Iran 1979


I was there when this war began in 1979, and I’ve watched our enemy grow more powerful, more sophisticated, and more evilly (if that is even a word) cunning in the decades since. What started as crude harassment - small gunboats circling our ship with .50‑caliber machine guns and RPGs - has grown into a fully developed form of maritime guerrilla warfare. Today they field roughly fifteen hundred fast‑attack craft, some capable of speeds over a hundred knots (115 mph + or -), and hundreds armed with anti‑ship missiles. The hostility that erupted in 1979 never ceased; it matured.

A study of the region’s history, which I have done over the many years since that time, makes clear that Iran carried deep and legitimate grievances against the West. Those grievances could have - and should have - been addressed early by restraining Britain’s predatory control of Iranian oil and by avoiding the 1953 coup (aided and abetted by the US) that restored the Shah and tied his rule to American power. We were not guiltless. We allowed, and in some cases enabled, the exploitation of Iranian resources and the erosion of Iranian cultural dignity through aggressive Westernization. Persia is an ancient civilization with its own identity, language, and heritage, none of which were honored in that period. Into that wounded space stepped a political ideology wrapped in violent pseudo-religion, promising deliverance but ultimately becoming a new master. It imposed a system that has inflicted great harm on its own people and projected violence outward for decades. That failure - ours and theirs - created the vacuum into which radical ideology rushed, an ideology that has committed crimes against both humanity and sanity.

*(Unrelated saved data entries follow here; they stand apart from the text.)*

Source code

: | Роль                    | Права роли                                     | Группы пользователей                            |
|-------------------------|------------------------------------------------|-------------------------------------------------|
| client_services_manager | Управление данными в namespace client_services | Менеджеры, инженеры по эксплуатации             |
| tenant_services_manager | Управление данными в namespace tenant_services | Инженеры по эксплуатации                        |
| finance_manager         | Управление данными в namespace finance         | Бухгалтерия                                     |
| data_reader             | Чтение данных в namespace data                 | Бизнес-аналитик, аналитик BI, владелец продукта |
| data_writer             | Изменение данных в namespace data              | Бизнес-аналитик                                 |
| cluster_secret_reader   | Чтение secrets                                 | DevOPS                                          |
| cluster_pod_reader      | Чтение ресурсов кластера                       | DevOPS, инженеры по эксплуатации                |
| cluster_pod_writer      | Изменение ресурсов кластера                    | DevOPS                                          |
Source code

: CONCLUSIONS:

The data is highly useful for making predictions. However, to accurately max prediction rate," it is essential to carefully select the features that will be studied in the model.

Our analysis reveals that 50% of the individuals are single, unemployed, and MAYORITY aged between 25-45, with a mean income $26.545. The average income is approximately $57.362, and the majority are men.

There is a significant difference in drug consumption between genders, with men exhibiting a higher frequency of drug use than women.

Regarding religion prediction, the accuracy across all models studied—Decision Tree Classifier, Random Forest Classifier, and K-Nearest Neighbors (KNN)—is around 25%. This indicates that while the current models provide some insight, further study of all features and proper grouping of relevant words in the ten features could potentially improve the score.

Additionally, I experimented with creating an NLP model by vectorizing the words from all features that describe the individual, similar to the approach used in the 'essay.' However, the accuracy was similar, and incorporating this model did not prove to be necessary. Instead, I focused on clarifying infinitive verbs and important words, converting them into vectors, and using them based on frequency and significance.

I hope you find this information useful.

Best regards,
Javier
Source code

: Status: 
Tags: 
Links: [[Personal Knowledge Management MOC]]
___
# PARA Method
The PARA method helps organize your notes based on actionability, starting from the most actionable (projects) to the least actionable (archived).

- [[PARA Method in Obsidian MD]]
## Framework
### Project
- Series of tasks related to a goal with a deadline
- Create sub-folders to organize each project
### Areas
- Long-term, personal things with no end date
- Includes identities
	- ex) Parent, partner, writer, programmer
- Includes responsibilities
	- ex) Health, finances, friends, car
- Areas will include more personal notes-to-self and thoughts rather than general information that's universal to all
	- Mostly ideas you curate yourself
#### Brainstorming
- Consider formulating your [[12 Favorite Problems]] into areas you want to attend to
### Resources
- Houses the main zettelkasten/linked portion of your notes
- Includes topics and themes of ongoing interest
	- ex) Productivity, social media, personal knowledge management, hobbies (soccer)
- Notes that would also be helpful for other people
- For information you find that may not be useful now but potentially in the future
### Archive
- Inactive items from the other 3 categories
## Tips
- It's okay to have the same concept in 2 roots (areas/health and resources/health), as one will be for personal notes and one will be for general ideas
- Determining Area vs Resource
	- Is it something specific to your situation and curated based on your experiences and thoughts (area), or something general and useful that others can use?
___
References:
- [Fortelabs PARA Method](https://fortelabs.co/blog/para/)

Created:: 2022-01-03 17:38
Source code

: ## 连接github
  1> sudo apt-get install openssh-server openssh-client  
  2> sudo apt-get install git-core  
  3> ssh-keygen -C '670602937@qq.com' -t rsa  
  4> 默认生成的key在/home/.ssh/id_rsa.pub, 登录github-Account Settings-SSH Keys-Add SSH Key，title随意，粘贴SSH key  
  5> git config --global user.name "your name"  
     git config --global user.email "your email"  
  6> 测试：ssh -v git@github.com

While the world has suffered from the inhumanity projected outward by the Iranian regime, it is still the Iranian people who carry the deepest wounds. They are the ones who have lived under the lash of a system that promised liberation and delivered bondage. They are the ones whose ancient Persian identity was smothered under a political theology that claimed to speak for God while crushing the very people it claimed to save. The tragedy is that the nation with legitimate grievances became captive to an ideology that exploited those grievances for its own power, leaving the people themselves as the primary victims of the revolution that claimed to act in their name.

The tragedy is also that the grievances were real, but the remedy that took hold was catastrophic. And the conflict that began in those waters in 1979 has never truly ended.